Just as there are many and varied needs for asset protection, so there are also many different planning options available. Your choice will require careful consideration to ensure you are effectively mitigating risk while at the same time remaining compliant with current tax and other regulatory rules.
Without planning, your assets are likely to be at risk of exposure to a number of financial threats. This could be as a result of care fees, creditors, bankruptcy, divorce or the tax man. So while the value of your assets will always be subject to economic fluctuations and commercial influences, you can in most cases take protective steps to shelter your assets from these financial threats.
Asset Protection is essentially about planning now to protect for later.
What does Asset Protection do to minimise financial risk?
Any asset protection strategy should take account of a range of potential risks, from the inevitable and foreseeable through to the unexpected.
Some of the most common threats include:
• Inheritance tax
• Capital gains tax
• Bankruptcy
• Divorce
• Care Fees
With these in mind, start with a clear vision of your financial and personal objectives.
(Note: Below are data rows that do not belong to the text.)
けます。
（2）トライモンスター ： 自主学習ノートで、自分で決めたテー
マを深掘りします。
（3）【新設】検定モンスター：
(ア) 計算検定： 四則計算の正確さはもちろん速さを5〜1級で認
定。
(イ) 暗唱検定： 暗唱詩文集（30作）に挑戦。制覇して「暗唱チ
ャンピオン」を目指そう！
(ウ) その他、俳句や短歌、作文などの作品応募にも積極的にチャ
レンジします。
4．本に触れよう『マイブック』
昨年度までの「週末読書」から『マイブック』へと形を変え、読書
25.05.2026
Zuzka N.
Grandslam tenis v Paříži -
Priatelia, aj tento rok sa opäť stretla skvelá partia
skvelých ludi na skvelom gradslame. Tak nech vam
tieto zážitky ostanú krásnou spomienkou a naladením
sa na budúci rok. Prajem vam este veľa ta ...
These are the key drivers. Until you are clear about what you want to happen, any planning is likely to be limited in its effectiveness.
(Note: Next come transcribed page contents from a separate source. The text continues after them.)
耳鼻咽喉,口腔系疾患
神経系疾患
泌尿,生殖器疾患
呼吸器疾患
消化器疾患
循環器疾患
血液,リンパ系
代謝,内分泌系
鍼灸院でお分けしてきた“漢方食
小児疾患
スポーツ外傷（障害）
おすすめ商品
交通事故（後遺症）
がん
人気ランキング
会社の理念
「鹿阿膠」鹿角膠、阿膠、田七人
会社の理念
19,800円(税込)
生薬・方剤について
There may be many areas to consider here:
• What does your asset portfolio look like – the value and type of assets, who owns them and where they are held?
• How easily do you need access to wealth and capital now?
• What is your current tax position?
• What do you want to happen to funds now and also after your death? Who do you want to benefit and how?
• Is it feasible to gift some of your wealth away now?
Trusts
For protection purposes, trusts can offer certainty and shelter from financial attack. They can also provide flexible, effective management of Trust assets – for example, providing controlled income/capital payments to disabled or vulnerable beneficiaries.
Trusts are almost always used as a means of making a gift of cash or assets – including shares in the family business – with certain conditions applied that are important to the asset owner. For example, giving someone dividends on shares while retaining ownership of the underlying shares.
You can be a Trustee of the trust that you have created, and so are able to control the transfer of your assets during your lifetime with protection from threats such as divorce and bankruptcy.
Placing an asset in trust can be effective for Inheritance Tax mitigation if you then survive for a period of seven years and assuming that you do not derive any benefit from the trust asset(s).
One must also consider the capital gains tax (CGT) implications of any asset transferred into trust. Even where there is no consideration paid by the trust for the asset, this will still be an event for CGT purposes. Where the asset stands at a gain then in some circumstances the gain can be deferred (or ‘held over’), thus there is no immediate liability.
Wills
A will is arguably the most basic – and obvious – of planning tools. Making a will is the most effective method of protecting your assets upon death.
If you die intestate, you are exposing your estate and beneficiaries to all manner of risks. Your assets will be subject to the intestacy rules, meaning they will be transferred by a mechanical set of rules that are potentially not in line with your actual wishes. This may result in a contentious probate scenario following your death. Not a good result.
Gifts and transfers
Consider making the most of IHT exempt gifts and transfers – a lifetime gift, for example, could be placed into a suitable Trust. This would be both tax-efficient for IHT purposes whilst allowing the Settlor an element of control over the gift and any release of capital and/or income payments.